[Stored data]

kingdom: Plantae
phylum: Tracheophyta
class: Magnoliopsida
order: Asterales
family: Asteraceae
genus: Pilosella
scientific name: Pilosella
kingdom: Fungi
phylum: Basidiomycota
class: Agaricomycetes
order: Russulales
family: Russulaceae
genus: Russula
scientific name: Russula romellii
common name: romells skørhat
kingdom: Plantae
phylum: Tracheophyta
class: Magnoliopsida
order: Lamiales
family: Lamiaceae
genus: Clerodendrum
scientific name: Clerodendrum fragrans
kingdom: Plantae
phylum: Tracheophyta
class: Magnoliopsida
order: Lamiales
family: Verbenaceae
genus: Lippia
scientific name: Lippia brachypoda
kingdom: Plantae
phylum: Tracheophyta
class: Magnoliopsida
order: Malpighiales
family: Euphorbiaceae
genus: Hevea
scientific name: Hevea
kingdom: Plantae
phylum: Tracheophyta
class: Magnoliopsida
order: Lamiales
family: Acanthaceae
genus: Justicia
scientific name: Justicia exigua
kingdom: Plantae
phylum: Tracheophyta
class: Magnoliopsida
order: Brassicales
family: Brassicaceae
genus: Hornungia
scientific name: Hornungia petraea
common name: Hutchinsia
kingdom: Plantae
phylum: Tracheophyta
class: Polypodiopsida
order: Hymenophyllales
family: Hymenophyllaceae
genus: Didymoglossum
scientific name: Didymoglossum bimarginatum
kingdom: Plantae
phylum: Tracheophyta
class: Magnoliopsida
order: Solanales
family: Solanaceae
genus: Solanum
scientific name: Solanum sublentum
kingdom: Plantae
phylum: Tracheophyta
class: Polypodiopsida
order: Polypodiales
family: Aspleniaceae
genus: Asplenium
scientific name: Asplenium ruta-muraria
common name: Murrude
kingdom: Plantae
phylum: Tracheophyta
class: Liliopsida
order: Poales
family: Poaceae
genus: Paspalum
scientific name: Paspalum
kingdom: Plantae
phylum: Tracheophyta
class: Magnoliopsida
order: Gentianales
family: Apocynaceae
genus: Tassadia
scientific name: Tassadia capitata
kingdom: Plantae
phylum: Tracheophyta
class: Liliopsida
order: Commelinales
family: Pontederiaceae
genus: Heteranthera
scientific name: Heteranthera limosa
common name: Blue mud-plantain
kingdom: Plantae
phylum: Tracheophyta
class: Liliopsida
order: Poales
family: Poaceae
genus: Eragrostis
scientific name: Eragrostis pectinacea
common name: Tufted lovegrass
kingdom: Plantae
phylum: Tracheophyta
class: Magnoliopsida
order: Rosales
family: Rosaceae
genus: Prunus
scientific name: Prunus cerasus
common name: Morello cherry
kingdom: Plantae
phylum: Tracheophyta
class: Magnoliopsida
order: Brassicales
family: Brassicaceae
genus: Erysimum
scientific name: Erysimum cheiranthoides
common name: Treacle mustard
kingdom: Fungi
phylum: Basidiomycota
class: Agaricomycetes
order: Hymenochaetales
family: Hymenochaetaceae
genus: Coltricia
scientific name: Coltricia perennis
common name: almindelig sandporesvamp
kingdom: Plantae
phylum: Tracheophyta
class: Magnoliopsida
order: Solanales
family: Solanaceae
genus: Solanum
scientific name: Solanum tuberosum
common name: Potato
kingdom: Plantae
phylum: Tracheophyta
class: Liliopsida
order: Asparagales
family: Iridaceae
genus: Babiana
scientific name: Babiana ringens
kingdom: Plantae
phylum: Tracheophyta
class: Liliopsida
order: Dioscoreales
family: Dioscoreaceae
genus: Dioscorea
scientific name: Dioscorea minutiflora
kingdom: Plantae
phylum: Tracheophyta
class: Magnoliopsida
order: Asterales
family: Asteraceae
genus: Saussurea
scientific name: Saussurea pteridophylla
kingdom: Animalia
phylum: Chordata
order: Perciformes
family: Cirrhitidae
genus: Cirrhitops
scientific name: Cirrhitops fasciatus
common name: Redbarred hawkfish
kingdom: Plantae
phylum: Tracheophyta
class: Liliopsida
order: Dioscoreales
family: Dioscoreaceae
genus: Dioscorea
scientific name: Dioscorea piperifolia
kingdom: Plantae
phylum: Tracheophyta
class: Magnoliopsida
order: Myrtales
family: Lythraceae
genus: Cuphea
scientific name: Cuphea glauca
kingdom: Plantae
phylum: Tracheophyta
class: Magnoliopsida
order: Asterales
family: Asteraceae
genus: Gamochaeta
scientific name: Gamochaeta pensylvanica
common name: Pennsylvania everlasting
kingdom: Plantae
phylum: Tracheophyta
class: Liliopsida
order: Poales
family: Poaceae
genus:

→ WHAT THIS TASK INVOLVES
Please revise the lines of the records above by changing every "common name" to "vernacular name" and leaving everything else untouched.

→ OUTPUT BELOW
kingdom: Plantae
phylum: Tracheophyta
class: Magnoliopsida
order: Asterales
family: Asteraceae
genus: Pilosella
scientific name: Pilosella
kingdom: Fungi
phylum: Basidiomycota
class: Agaricomycetes
order: Russulales
family: Russulaceae
genus: Russula
scientific name: Russula romellii
vernacular name: romells skørhat
kingdom: Plantae
phylum: Tracheophyta
class: Magnoliopsida
order: Lamiales
family: Lamiaceae
genus: Clerodendrum
scientific name: Clerodendrum fragrans
kingdom: Plantae
phylum: Tracheophyta
class: Magnoliopsida
order: Lamiales
family: Verbenaceae
genus: Lippia
scientific name: Lippia brachypoda
kingdom: Plantae
phylum: Tracheophyta
class: Magnoliopsida
order: Malpighiales
family: Euphorbiaceae
genus: Hevea
scientific name: Hevea
kingdom: Plantae
phylum: Tracheophyta
class: Magnoliopsida
order: Lamiales
family: Acanthaceae
genus: Justicia
scientific name: Justicia exigua
kingdom: Plantae
phylum: Tracheophyta
class: Magnoliopsida
order: Brassicales
family: Brassicaceae
genus: Hornungia
scientific name: Hornungia petraea
vernacular name: Hutchinsia
kingdom: Plantae
phylum: Tracheophyta
class: Polypodiopsida
order: Hymenophyllales
family: Hymenophyllaceae
genus: Didymoglossum
scientific name: Didymoglossum bimarginatum
kingdom: Plantae
phylum: Tracheophyta
class: Magnoliopsida
order: Solanales
family: Solanaceae
genus: Solanum
scientific name: Solanum sublentum
kingdom: Plantae
phylum: Tracheophyta
class: Polypodiopsida
order: Polypodiales
family: Aspleniaceae
genus: Asplenium
scientific name: Asplenium ruta-muraria
vernacular name: Murrude
kingdom: Plantae
phylum: Tracheophyta
class: Liliopsida
order: Poales
family: Poaceae
genus: Paspalum
scientific name: Paspalum
kingdom: Plantae
phylum: Tracheophyta
class: Magnoliopsida
order: Gentianales
family: Apocynaceae
genus: Tassadia
scientific name: Tassadia capitata
kingdom: Plantae
phylum: Tracheophyta
class: Liliopsida
order: Commelinales
family: Pontederiaceae
genus: Heteranthera
scientific name: Heteranthera limosa
vernacular name: Blue mud-plantain
kingdom: Plantae
phylum: Tracheophyta
class: Liliopsida
order: Poales
family: Poaceae
genus: Eragrostis
scientific name: Eragrostis pectinacea
vernacular name: Tufted lovegrass
kingdom: Plantae
phylum: Tracheophyta
class: Magnoliopsida
order: Rosales
family: Rosaceae
genus: Prunus
scientific name: Prunus cerasus
vernacular name: Morello cherry
kingdom: Plantae
phylum: Tracheophyta
class: Magnoliopsida
order: Brassicales
family: Brassicaceae
genus: Erysimum
scientific name: Erysimum cheiranthoides
vernacular name: Treacle mustard
kingdom: Fungi
phylum: Basidiomycota
class: Agaricomycetes
order: Hymenochaetales
family: Hymenochaetaceae
genus: Coltricia
scientific name: Coltricia perennis
vernacular name: almindelig sandporesvamp
kingdom: Plantae
phylum: Tracheophyta
class: Magnoliopsida
order: Solanales
family: Solanaceae
genus: Solanum
scientific name: Solanum tuberosum
vernacular name: Potato
kingdom: Plantae
phylum: Tracheophyta
class: Liliopsida
order: Asparagales
family: Iridaceae
genus: Babiana
scientific name: Babiana ringens
kingdom: Plantae
phylum: Tracheophyta
class: Liliopsida
order: Dioscoreales
family: Dioscoreaceae
genus: Dioscorea
scientific name: Dioscorea minutiflora
kingdom: Plantae
phylum: Tracheophyta
class: Magnoliopsida
order: Asterales
family: Asteraceae
genus: Saussurea
scientific name: Saussurea pteridophylla
kingdom: Animalia
phylum: Chordata
order: Perciformes
family: Cirrhitidae
genus: Cirrhitops
scientific name: Cirrhitops fasciatus
vernacular name: Redbarred hawkfish
kingdom: Plantae
phylum: Tracheophyta
class: Liliopsida
order: Dioscoreales
family: Dioscoreaceae
genus: Dioscorea
scientific name: Dioscorea piperifolia
kingdom: Plantae
phylum: Tracheophyta
class: Magnoliopsida
order: Myrtales
family: Lythraceae
genus: Cuphea
scientific name: Cuphea glauca
kingdom: Plantae
phylum: Tracheophyta
class: Magnoliopsida
order: Asterales
family: Asteraceae
genus: Gamochaeta
scientific name: Gamochaeta pensylvanica
vernacular name: Pennsylvania everlasting
kingdom: Plantae
phylum: Tracheophyta
class: Liliopsida
order: Poales
family: Poaceae
genus:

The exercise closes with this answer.